David Brooks has a piece in the Atlantic called How the Ivy League Broke America: The meritocracy isn’t working We need something new that is generating a lot of discussion. Brooks recounts the history of how selective American universities transformed from seeing good breeding Episcopalian standing as proper criteria for admission to one based upon meritocracy. Of course, we all like meritocracy in theory, but Brooks makes the case that in practice focusing on things like SAT scores tends to reduce people to a single attribute, which can and has been manipulated. Brooks moves on to proposed remedies that come across as both fuzzy and problematic, but his critique of the Ivy League and similar universities (henceforth Ivy+) certainly stings, although perhaps not as much as it could.

Before discussing the Brooks piece further, you should go read Andy Smarick’s delightful critique of the Brooks hypothesis, which argues that the Ivy+ is not so much destructive as it is overrated. Smarick’s takedown is both insightful and hilarious, but toward the end might begin to argue against the piece’s own hypothesis:

As a columnist for the NY Times, he’s surrounded by other columnists who have undergrad and/or grad degrees from Ivy+ schools: Douthat (Harvard), Dowd (Columbia), Edsall (Brown), French (Harvard Law), Kristoff ((Harvard), Krugman (Yale, MIT), Leonhardt (Yale), and Stephens (Chicago).

So does the Times’ opinion editor, Kingsbury (Columbia).

Moreover, the paper’s publisher (Brown), executive editor (Harvard), and managing editor (Cornell) all have Ivy+ degrees; 54% of the American degrees earned by members of the paper’s editorial board are from Ivy+ schools.

As for The Atlantic: its owner (Penn, Stanford), CEO (Stanford), and editor-in-chief (Penn) all went to Ivy+ schools.

In short, there is an Ivy+ bubble, and for those inside of it, Ivy+ schools loom very, very, very large. I appreciate that some of these folks are willing to criticize aspects of these schools. But they don’t need to feel that bad about it. Honestly. In fact, I bet they’d care much less what we thought of Ivy+ schools if they realized how seldom we did.

A dismissal of the New York Times or Atlantic might seem appropriate and tempting given the obvious waning influence of such publications. Other such Ivy+ echo chambers might prove more worrisome; more on that in a bit.

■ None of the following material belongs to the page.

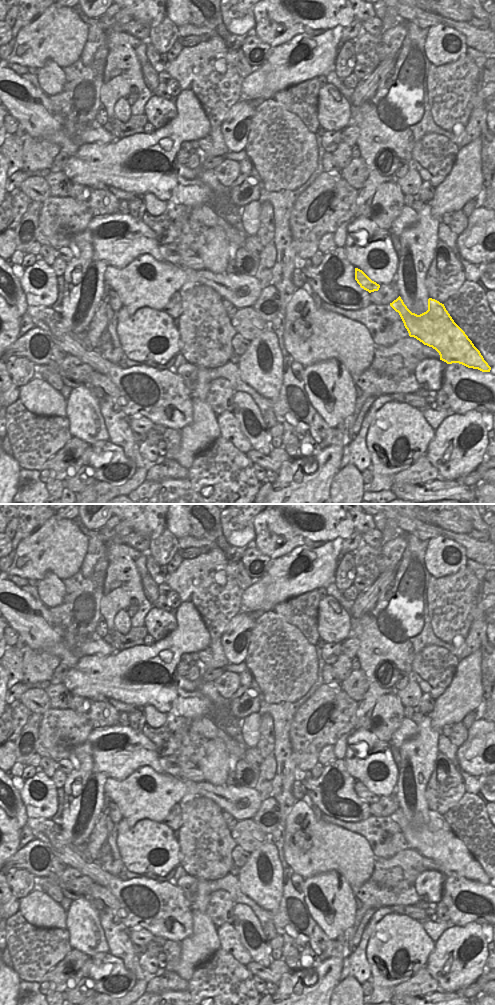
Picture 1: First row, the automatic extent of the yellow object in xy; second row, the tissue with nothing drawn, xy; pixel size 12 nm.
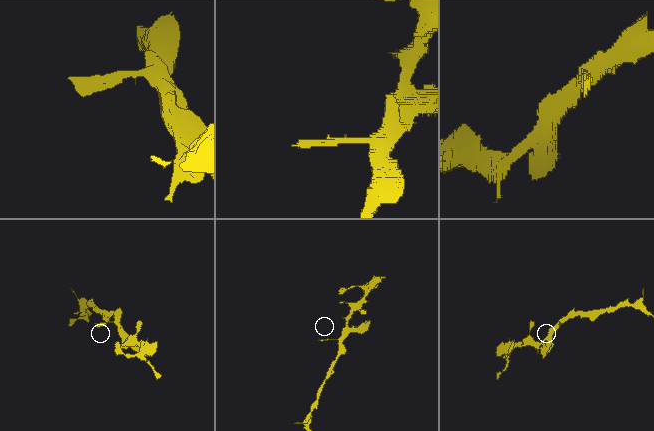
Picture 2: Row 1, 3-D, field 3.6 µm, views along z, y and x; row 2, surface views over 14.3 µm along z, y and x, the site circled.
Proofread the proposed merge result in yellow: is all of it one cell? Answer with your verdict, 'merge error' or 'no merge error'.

Both the Brooks critique of the Ivy+ and the Smarick critique of Brooks could have been stronger still if they had included a discussion of the Harvard vs. Penn State outcome research. By tracking the long-term outcomes of students who were admitted into Harvard but chose to attend Penn State, researchers have found that the relative value-added proposition of attending Harvard approximates that of attending Penn State. In other words, the best thing about Harvard seems to be the ability to get in rather than actual attendance.

The Brooks critique of a meritocracy gone wrong rings broadly true. Human beings are more than an ACT score. ACT scores can and have been manipulated in various ways, and some high demand universities seem to expect middle schoolers to found a multimillion-dollar organization to merit consideration. There are sections of our country where people would view it as a grave family dishonor to send their children to the University of State X. Thus, the selection bias might be seen as one toward a particular attribute (intelligence albeit imperfectly measured) and perhaps even more so toward an endurance of admission rituals.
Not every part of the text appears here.